SUPPLIED ENTRIES START
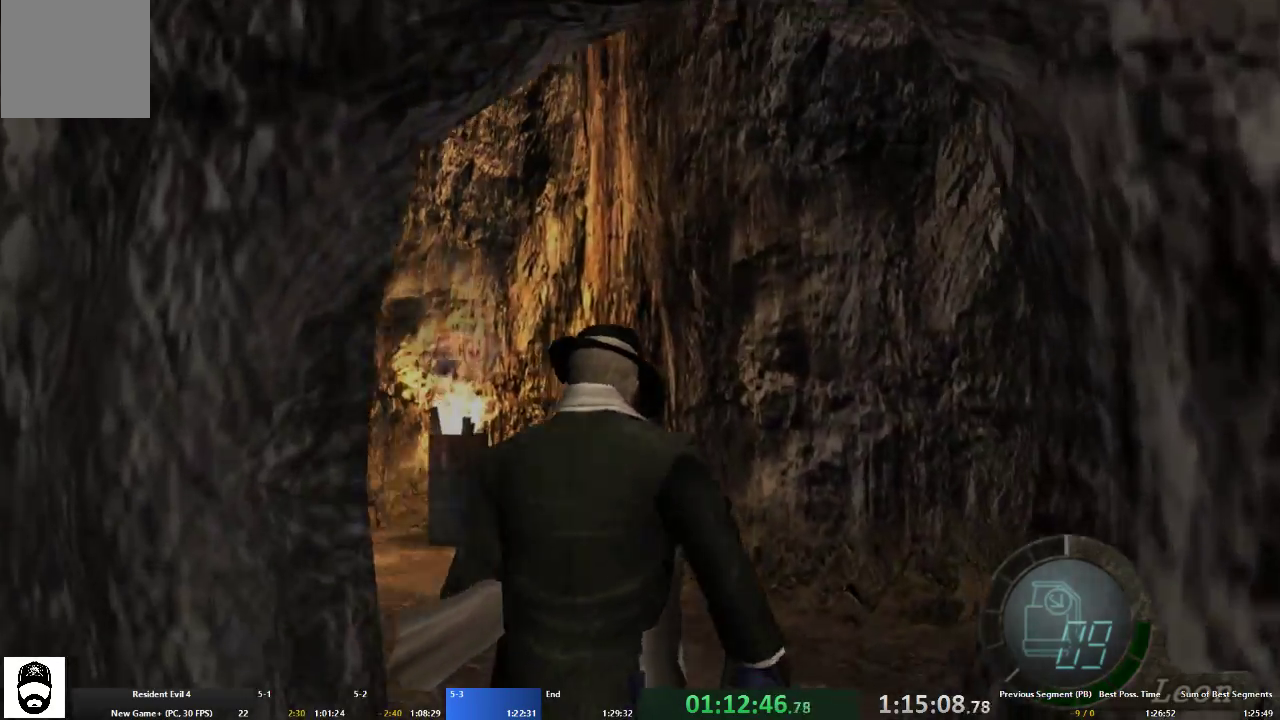
{"buttons": ["A"], "left_stick": "up-left", "right_stick": "center", "events": []}
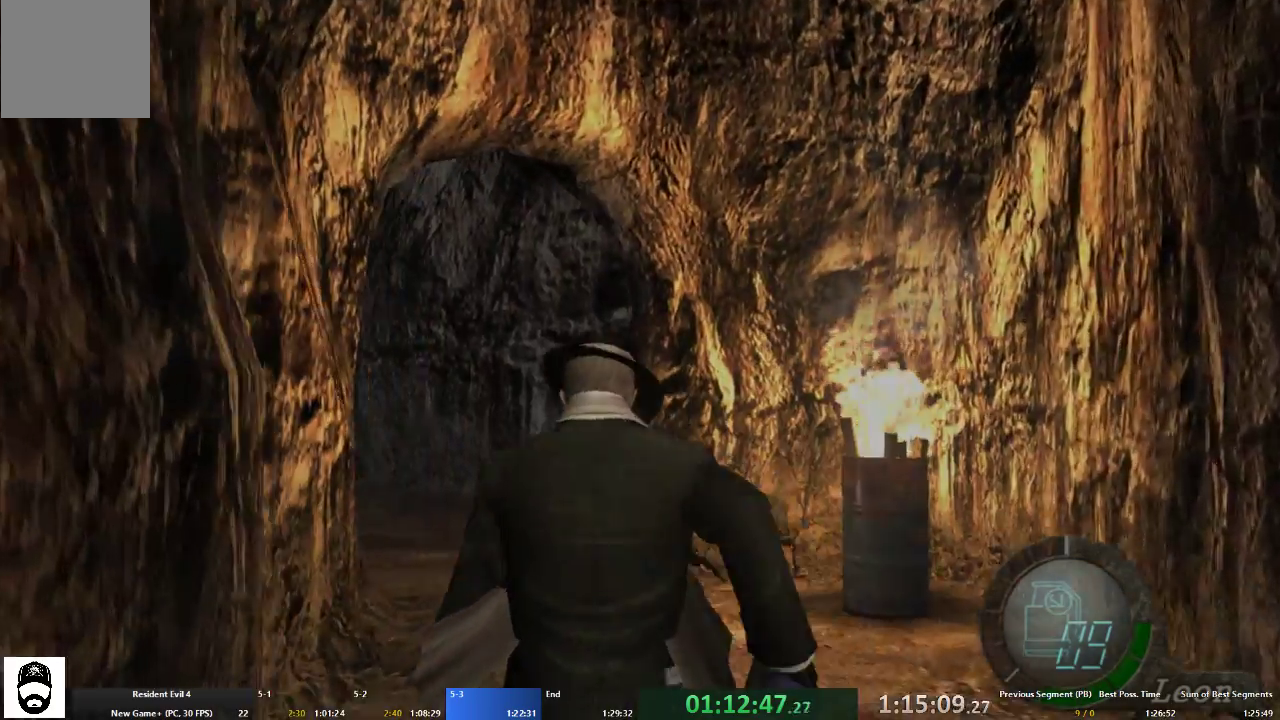
{"buttons": ["A"], "left_stick": "up", "right_stick": "center", "events": [[300, "left_stick", "up"]]}
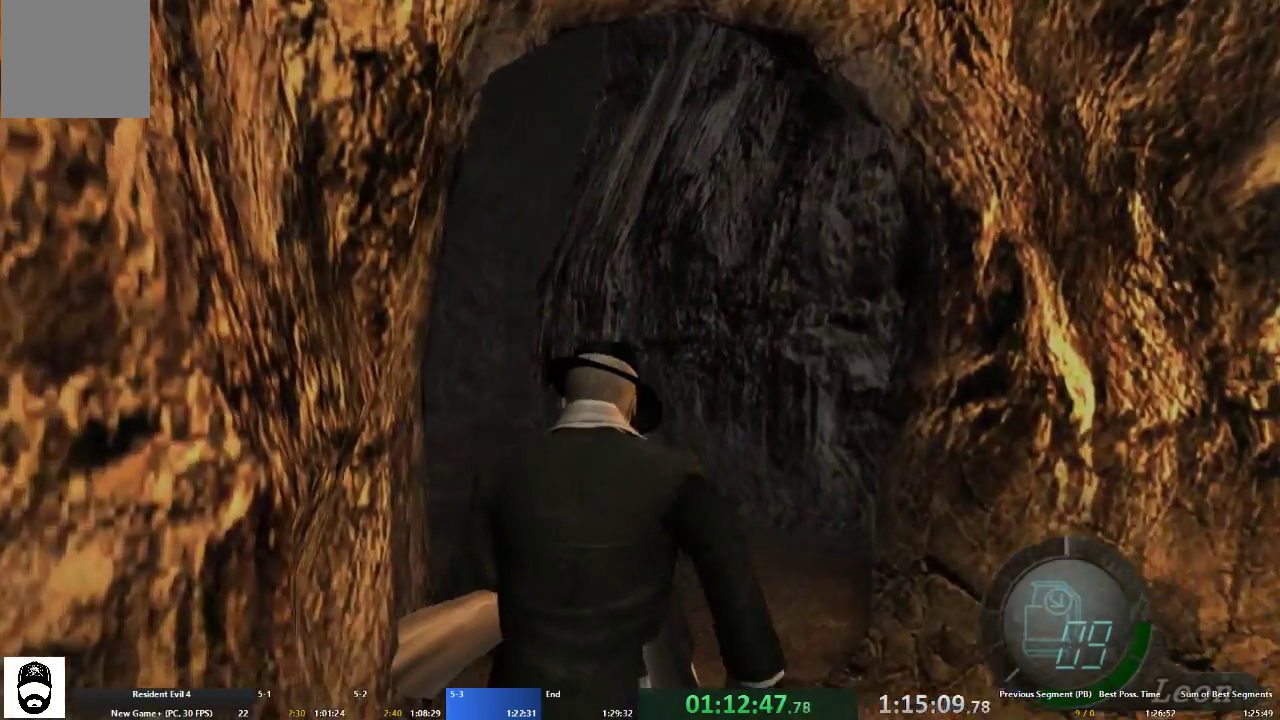
{"buttons": ["A"], "left_stick": "up-left", "right_stick": "center", "events": [[67, "left_stick", "up-left"]]}
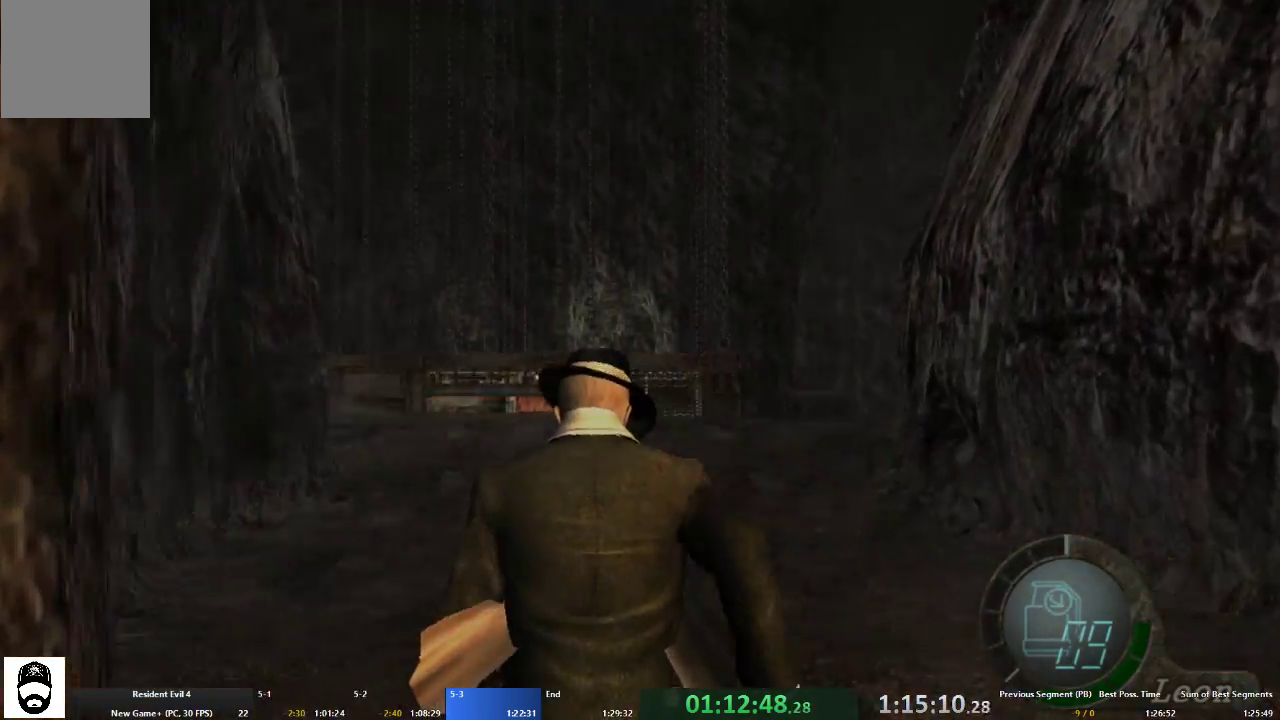
{"buttons": ["A"], "left_stick": "up", "right_stick": "center", "events": [[200, "left_stick", "up"]]}
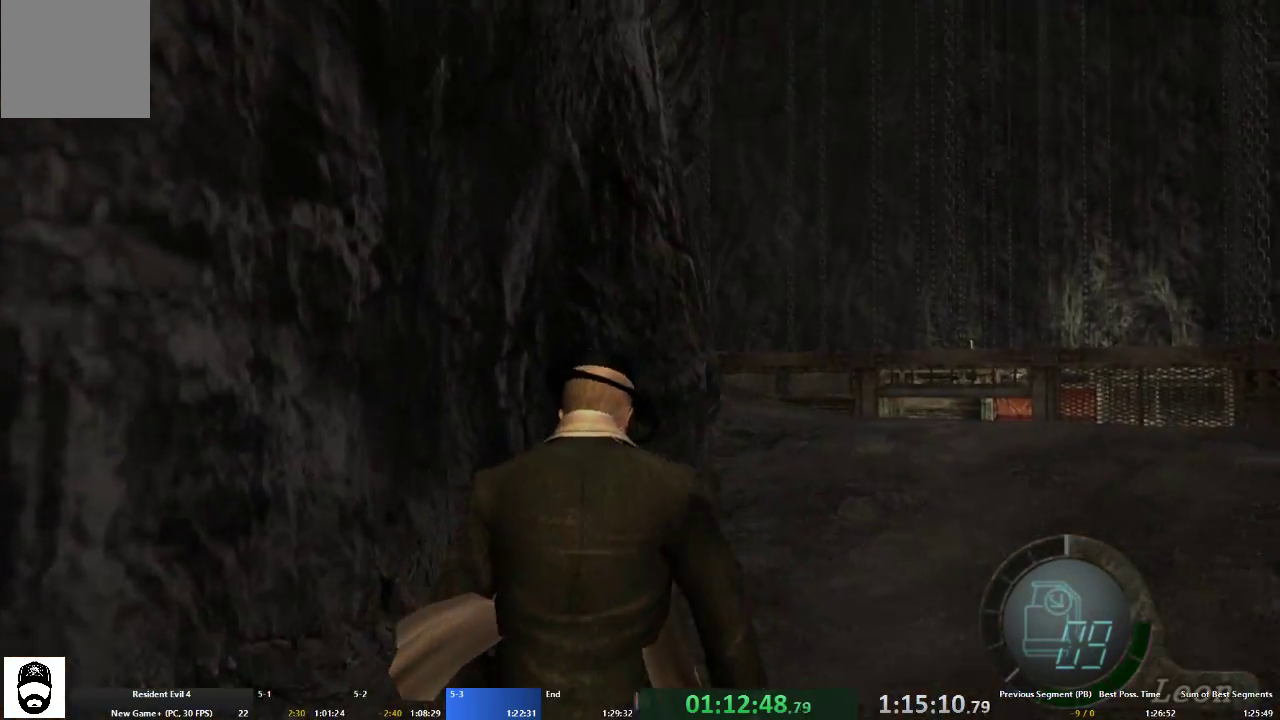
{"buttons": ["A"], "left_stick": "up", "right_stick": "center", "events": []}
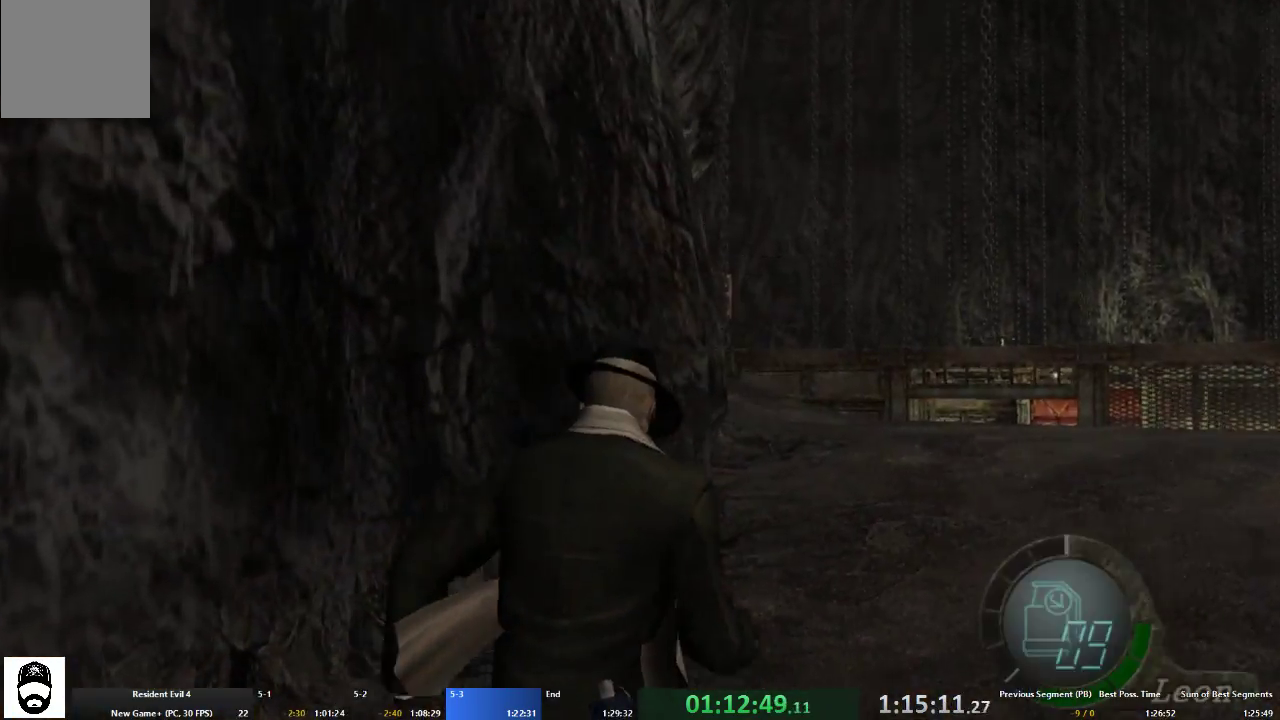
{"buttons": ["A"], "left_stick": "up", "right_stick": "center", "events": []}
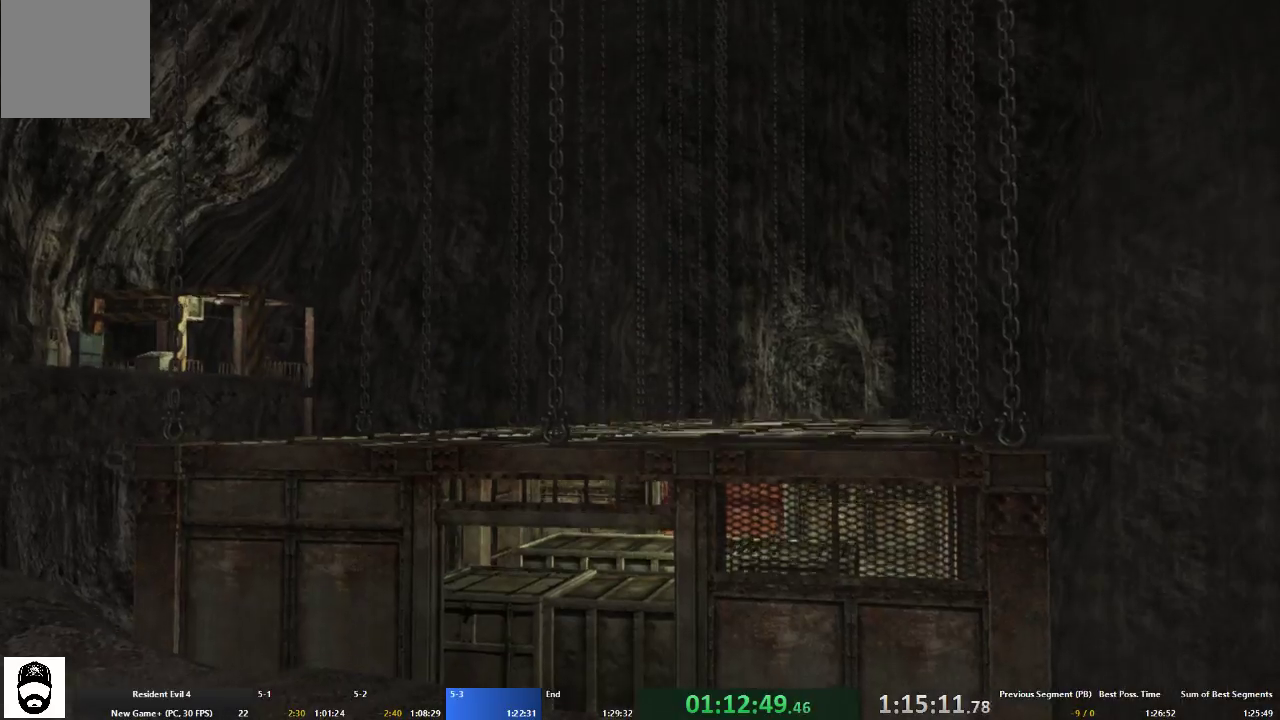
{"buttons": ["A"], "left_stick": "up", "right_stick": "center", "events": []}
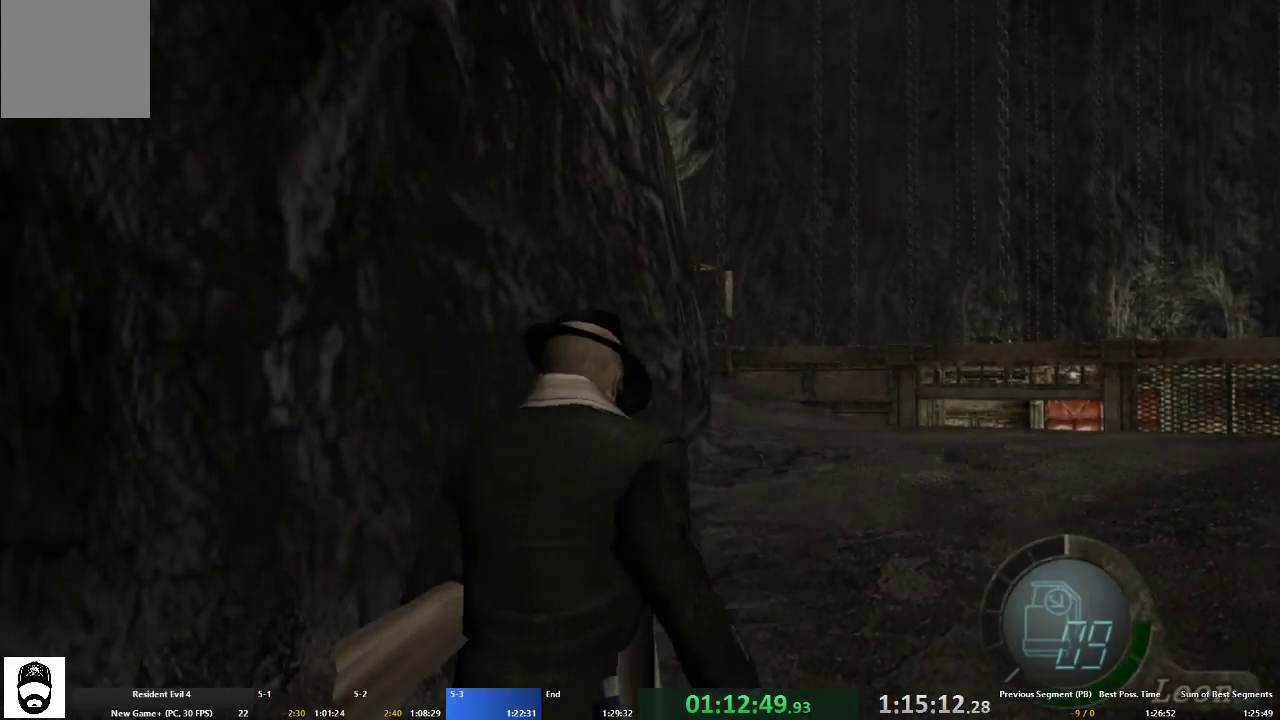
{"buttons": ["A"], "left_stick": "up", "right_stick": "center", "events": []}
SUPPLIED ENTRIES END
— AIM OF THE TASK —
Exactly as written, please copy out the whole set of records, skipping images.

— RESULT OF THE TASK —
{"buttons": ["A"], "left_stick": "up-left", "right_stick": "center", "events": []}
{"buttons": ["A"], "left_stick": "up", "right_stick": "center", "events": [[300, "left_stick", "up"]]}
{"buttons": ["A"], "left_stick": "up-left", "right_stick": "center", "events": [[67, "left_stick", "up-left"]]}
{"buttons": ["A"], "left_stick": "up", "right_stick": "center", "events": [[200, "left_stick", "up"]]}
{"buttons": ["A"], "left_stick": "up", "right_stick": "center", "events": []}
{"buttons": ["A"], "left_stick": "up", "right_stick": "center", "events": []}
{"buttons": ["A"], "left_stick": "up", "right_stick": "center", "events": []}
{"buttons": ["A"], "left_stick": "up", "right_stick": "center", "events": []}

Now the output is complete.